At issue is one of the plan's rules that states, "In the case of reemployment of a retired member who received any pension payments prior to a reemployment, the pension payable upon his subsequent retirement shall be reduced by the actuarial equivalent of the pension payments ... he received prior to his normal retirement date."

For Zook, who worked for the District Attorney's Office from 1985 to 2005 and again from 2009 to 2013, this meant that he had to repay four years' worth of pension payments collected between those employment dates.

That came to about $173,405. He also was charged 8 percent interest compounded annually, which drove the debt up to $241,264. The amount kept growing to $273,547 after the pension fund applied a computation known as an "actuarial equivalent" that alters the amount to current dollars.

To recapture that money, the fund docked his new retirement benefit by $2,219 a month for life, and for the life of his wife, his beneficiary — an equivalent of roughly $720,000, if they live to normal life expectancies.

Although the pension fund and the Sheriff's Office wouldn't discuss details of any employee's situation, it appears that the rule is likely to be applied to Undersheriff Joe Breister, Bureau Chief Brad Shannon and Commander Tom DeLuca.

Breister and Shannon retired in January 2014 and DeLuca in June 2012. All three started at the Sheriff's Office around the late 1980s, and all three were hired back full-time by Sheriff Bill Elder in January 2015.

"Each drew full retirement during their time away, as they all met the rule of 75, making them eligible to draw retirement," sheriff's spokeswoman Jackie Kirby says via email. She was referring to a rule that enables an employee to retire if their years of service and age add up to 75.

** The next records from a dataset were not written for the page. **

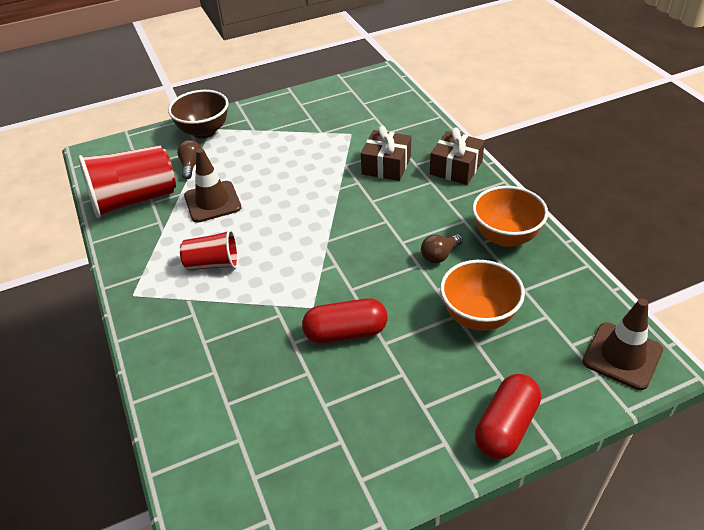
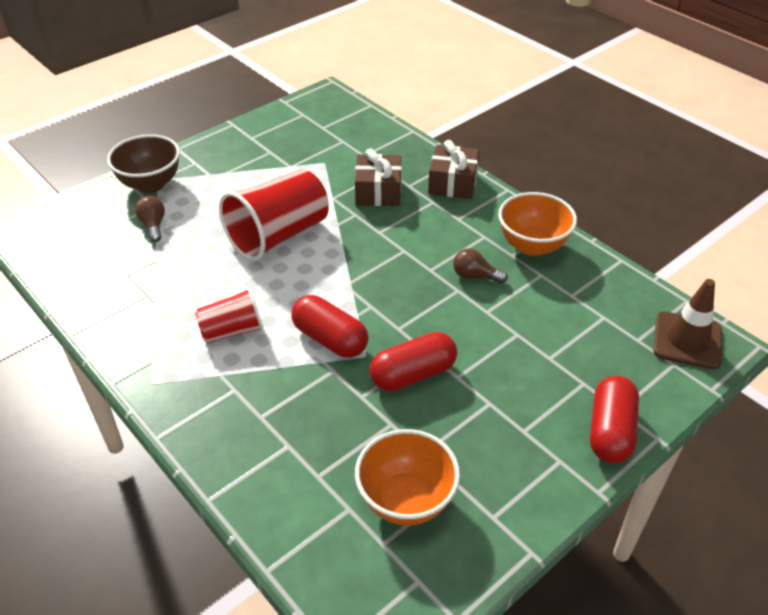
camera: 20 degrees left, 0 degrees up
(134, 199) = (101, 275): red cup -> red cup (278, 235)
(212, 202) = (199, 262): brown traffic cone -> none
(289, 287) = (330, 339): none -> red capsule
(440, 255) = (475, 276): brown light bulb -> brown light bulb turned 75 degrees clockwise
(478, 316) = (539, 330): orange bowl -> orange bowl (406, 500)

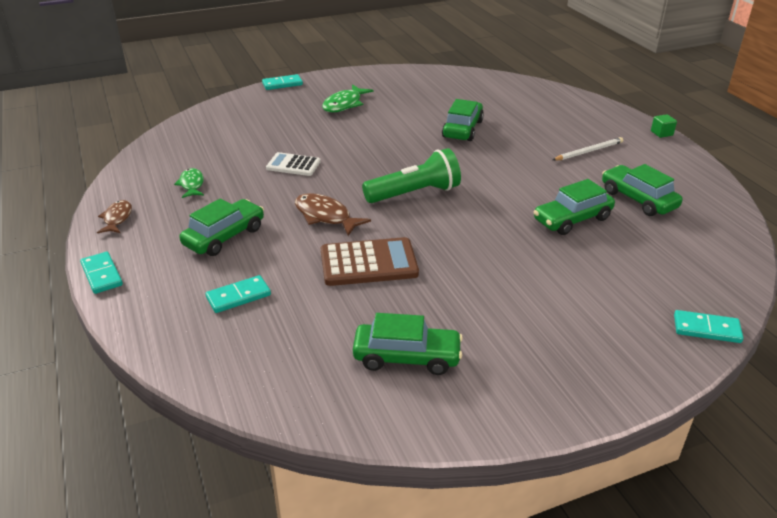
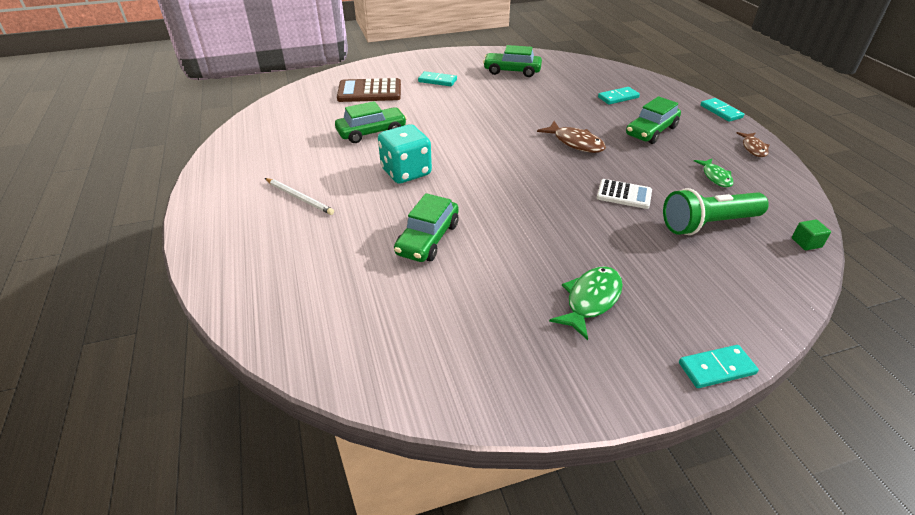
camera: 175 degrees left, 5 degrees up
(368, 263) = (536, 111): brown calculator -> brown calculator (369, 92)
(414, 193) = (498, 159): green flashlight -> green flashlight (708, 224)
(506, 176) = (406, 172): none -> turquoise dice
(589, 151) = (299, 198): white pencil -> white pencil turned 120 degrees counterclockwise
(638, 199) = (302, 145): green car -> none
(661, 133) = (189, 220): green cube -> green cube (806, 243)
(706, 329) = (341, 75): turquoise domino -> turquoise domino (437, 81)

When Breister retired as bureau chief, he made $111,500 a year, records show. Applying the pension fund's computation for benefits, it appears his annual pension benefit was about $61,000. If 8 percent per year compounded interest is added, since he returned to the county in 2015, he would owe the fund about $71,000. Each year, the amount owed grows by 8 percent.

Breister came back to work in January 2015 at a higher salary, $118,199, and now is paid $120,562 a year.

But as Zook says, "You can't dig your way out by working longer."

So it's possible Breister and the others will see their retirement benefit decline when they retire a second time.

According to the plan's rules, "If you are reemployed on a permanent, full-time basis after having retired, your monthly benefit payments will stop while you are employed. When you retire again, your monthly benefit will be recalculated based on any additional credited service and compensation, and will be reduced to reflect your previous benefit payments."

Thomas Pfiefle, the pension fund's executive director, says via email he couldn't confirm information for any individual and declined to identify how many county employees might be subject to the rule and in what departments they work. Zook is believed to be the first caught up in the rule, which has been on the books for decades. But Pfiefle notes, "There are others currently employed that will face similar offsets over their expected lifetime that Mr. Zook did when they re-retire."

Pfiefle notes, however, that the offset applies only if workers originally retired younger than 62, (Zook was 53 when he retired in 2005) in which case the payback amount is the sum of all monthly payments made during retirement before 62. Moreover, he says that the offset would never reduce the retiree's new monthly benefit below what it was during the original retirement.

For Zook, his monthly benefit remained virtually unchanged, despite his working an additional four years due to the plan docking his new, higher benefit to capture the four years' worth of retirement payments made to him. Zook sued the pension fund but lost at the District Court level. He's since appealed the decision to the Colorado Court of Appeals.

Pension board members, some of whom are not covered by the plan because they don't work for the county, include Lowderman, Ray Bernier and Nicola Sapp, elected by plan members, and Michael Pennica and Chris Long, appointed by El Paso County Commissioners.

County Commissioner Peggy Littleton, who serves as the board's liaison to the pension board, has said she wasn't aware of Zook's lawsuit before the Independent reported it.